The nanotubes secure method of storing and transporting hydrogen.The future development of systems with hydrogen as fuel may depend on whether or not to develop a secure method of transporting and storing hydrogen. A car that runs through the combustion of hydrogen with oxygen to produce only water as waste. On paper, it is the perfect environmentally friendly car. But its implementation is facing many challenges, including the availability of a safe way to transport and store hydrogen. Today, hydrogen is stored and transported at low temperatures and air bottles to be treated carefully, since this gas is very unstable and any stroke can be dangerous. Carbon nanotubes have been proposed as candidates to store large quantities of hydrogen safely. At the Institute of Material Science of Barcelona (ICMAB), Laboratory equipment Electronic Structure of Materials, is working on a project with the U.S. company Air Products to find out how to store hydrogen in carbon nanotubes.
They store hydrogen like sponges, although it is unclear how "has been shown that carbon nanotubes store hydrogen, though not really know how," In several experiments, the researchers explain, it was found that when deposited carbon nanotubes inside a pressure chamber and hydrogen is admitted into the chamber, later, again leaving out the hydrogen in the chamber, the amount of gas is less outgoing than incoming. The difference is that corresponding to hydrogen has been incorporated into the nanotube, so as comparable to a liquid would be trapped in a sponge. The fullerene, a C60 molecule has the shape of a truncated icosahedron, equal to that of a ball football. In whom it is believed that hydrogen could be stored, with a stability greater than that provided by the nanotubes.

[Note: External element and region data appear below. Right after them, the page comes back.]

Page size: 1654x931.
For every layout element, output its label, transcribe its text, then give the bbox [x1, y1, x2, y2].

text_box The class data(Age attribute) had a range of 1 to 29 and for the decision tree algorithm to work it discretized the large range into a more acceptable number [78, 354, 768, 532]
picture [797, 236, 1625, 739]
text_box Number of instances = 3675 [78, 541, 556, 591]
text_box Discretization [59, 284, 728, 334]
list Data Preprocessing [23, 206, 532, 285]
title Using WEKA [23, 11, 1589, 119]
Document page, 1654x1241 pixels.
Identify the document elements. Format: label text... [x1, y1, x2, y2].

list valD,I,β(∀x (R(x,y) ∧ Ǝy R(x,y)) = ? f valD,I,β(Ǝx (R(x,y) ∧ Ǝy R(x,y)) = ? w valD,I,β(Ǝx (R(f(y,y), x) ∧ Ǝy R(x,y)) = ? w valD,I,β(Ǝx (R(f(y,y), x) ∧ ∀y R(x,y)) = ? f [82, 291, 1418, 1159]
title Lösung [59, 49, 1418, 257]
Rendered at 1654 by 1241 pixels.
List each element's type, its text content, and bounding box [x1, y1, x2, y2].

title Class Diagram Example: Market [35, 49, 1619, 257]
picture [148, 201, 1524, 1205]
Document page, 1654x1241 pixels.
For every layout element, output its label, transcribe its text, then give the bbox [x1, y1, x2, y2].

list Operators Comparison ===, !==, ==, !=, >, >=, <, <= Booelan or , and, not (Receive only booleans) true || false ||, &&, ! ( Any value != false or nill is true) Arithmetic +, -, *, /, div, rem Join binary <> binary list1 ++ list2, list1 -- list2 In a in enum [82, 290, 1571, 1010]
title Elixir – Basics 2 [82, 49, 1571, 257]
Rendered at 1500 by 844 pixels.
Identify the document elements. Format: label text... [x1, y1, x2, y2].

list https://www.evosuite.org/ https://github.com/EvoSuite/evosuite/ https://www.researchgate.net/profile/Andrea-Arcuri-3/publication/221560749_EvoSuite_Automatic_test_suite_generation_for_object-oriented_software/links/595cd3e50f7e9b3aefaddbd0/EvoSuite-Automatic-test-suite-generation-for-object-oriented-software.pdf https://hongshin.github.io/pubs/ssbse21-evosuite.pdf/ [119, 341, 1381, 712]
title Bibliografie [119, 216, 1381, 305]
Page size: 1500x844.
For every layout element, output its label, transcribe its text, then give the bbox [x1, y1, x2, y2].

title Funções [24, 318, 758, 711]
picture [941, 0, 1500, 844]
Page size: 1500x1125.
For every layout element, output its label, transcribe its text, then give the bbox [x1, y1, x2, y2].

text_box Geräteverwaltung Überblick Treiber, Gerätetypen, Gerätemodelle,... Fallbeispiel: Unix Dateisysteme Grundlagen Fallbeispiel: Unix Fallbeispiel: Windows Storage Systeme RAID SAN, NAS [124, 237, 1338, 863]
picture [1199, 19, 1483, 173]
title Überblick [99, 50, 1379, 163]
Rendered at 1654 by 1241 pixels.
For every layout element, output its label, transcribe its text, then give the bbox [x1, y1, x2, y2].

Chemical Sensors with nanotubes. Two research groups, one from the University of California at Berkeley and a Stanford University have shown that carbon nanotubes could be optimal chemical sensors capable of detecting very small concentrations of toxic gases. The detection of gas molecules is critical in environmental monitoring, control of chemical processes in space missions and in agriculture and medicine. Without going any further, the detection of nitrogen dioxide (NO2) plays an important role in the analysis of pollution resulting from combustion or automotive emissions, detection of ammonia (NH3) receives a special interest in industrial environments, biological and doctors. nanotubes synthesized by different techniques, creating single-walled tubes, tubes layers walls, plus "strings" attached braided tube laterally to each other by weak van of Waals forces. The electric character, metallic or semiconducting of the nanotubes depends on structural details like the precise form of cut and roll it up graphitics, and the presence of defects and impurities. Each different configuration is sensitive to a specific gas molecule.The extreme sensitivity of electrical properties to the presence of gas molecules absorbed on the tube are the reason that has led to propose the use of carbon nanotubes as novel chemical sensors. The substantial change in resistance and drastic change thermoelectric power show that the nanotubes act as highly sensitive oxygen sensors.